The murderer was never caught and the murder never solved.

“There’s some theories. In Susan Jeffrey’s book, “A Legacy Built to Last,” she talks about how there was a certain gentleman in town. [He] was outfitted a couple of times to either go sea otter hunting or trapping, depending upon the story you want to believe, and always came back empty handed.”

Bach says the man asked McIntyre to outfit him to go hunting.

“And McIntyre said no, you’ve gone the last two times, you haven’t gotten anything, you’re clearly not a successful business partner. I’m not going to give you any money. Sometime later he was shot by an unidentified hunter or trapper.”

The mystery remains. And so does McIntyre’s ghost. Or at least, the Erskine’s housekeeper thought so, says Bach.

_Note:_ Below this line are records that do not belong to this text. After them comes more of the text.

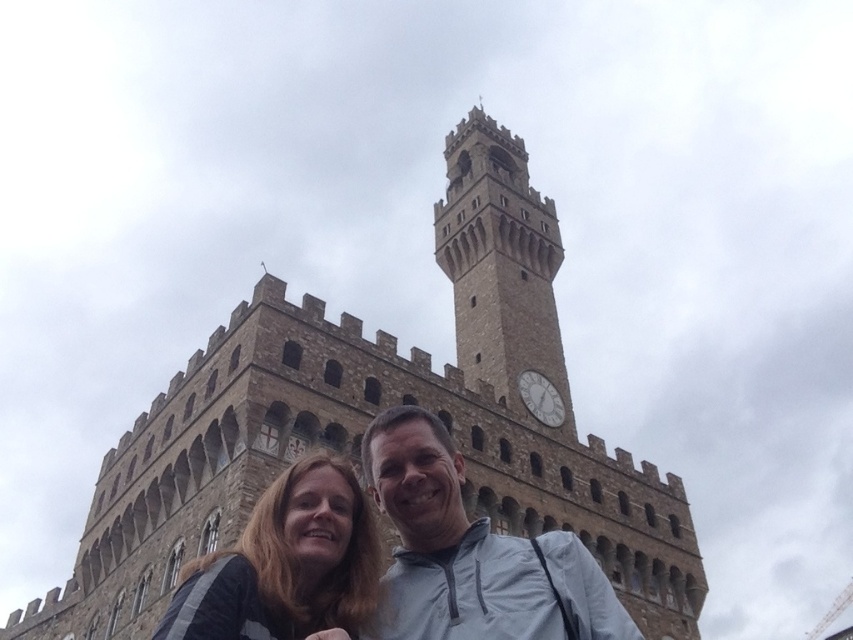
Question: Considering the real-world distances, which object is closest to the blonde hair at center?

Choices:
 (A) stone clock tower at center
 (B) matte gray jacket at center
 (C) brown stone tower at center

Answer: (B)

Question: Does brown stone tower at center appear under stone clock tower at center?

Choices:
 (A) yes
 (B) no

Answer: (A)

Question: Which of the following is the closest to the observer?

Choices:
 (A) blonde hair at center
 (B) matte gray jacket at center

Answer: (A)

Question: Is matte gray jacket at center bigger than stone clock tower at center?

Choices:
 (A) no
 (B) yes

Answer: (A)

Question: Is matte gray jacket at center positioned at the back of blonde hair at center?

Choices:
 (A) yes
 (B) no

Answer: (A)

Question: Which point is closer to the camera?

Choices:
 (A) (444, 374)
 (B) (509, 540)
 (C) (366, 579)
 (D) (457, 134)

Answer: (C)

“Natalia Pestrikoff was one of the women who worked for the Erskine family when they were living here and she did not want to be in the building after dark because there was long rumors that McIntyre’s ghost still walked around the house in the evenings.”

He says there’s a rumor she refused to work in the house after dark.

Which can be problematic for an employer, he points out, especially as the nights grow longer in the winter.

But he understands why Pestrikoff might have thought there was a ghost.

“When I’m in here alone – I’m usually the first one in the building – and I’m in here alone on a really windy day, the building creaks and moans and you can hear the wind moving through the building.”

He admits it’s a little creepy.

But it’s just the old house settling into its bones.

There was a possible conclusion to the story – at least to the murderer’s story. According to Jeffrey’s book, Carolyn Erskine Andrews writes in her memoir that “years after the murder, a human skeleton was found in the woods.” The murder weapon was found nearby.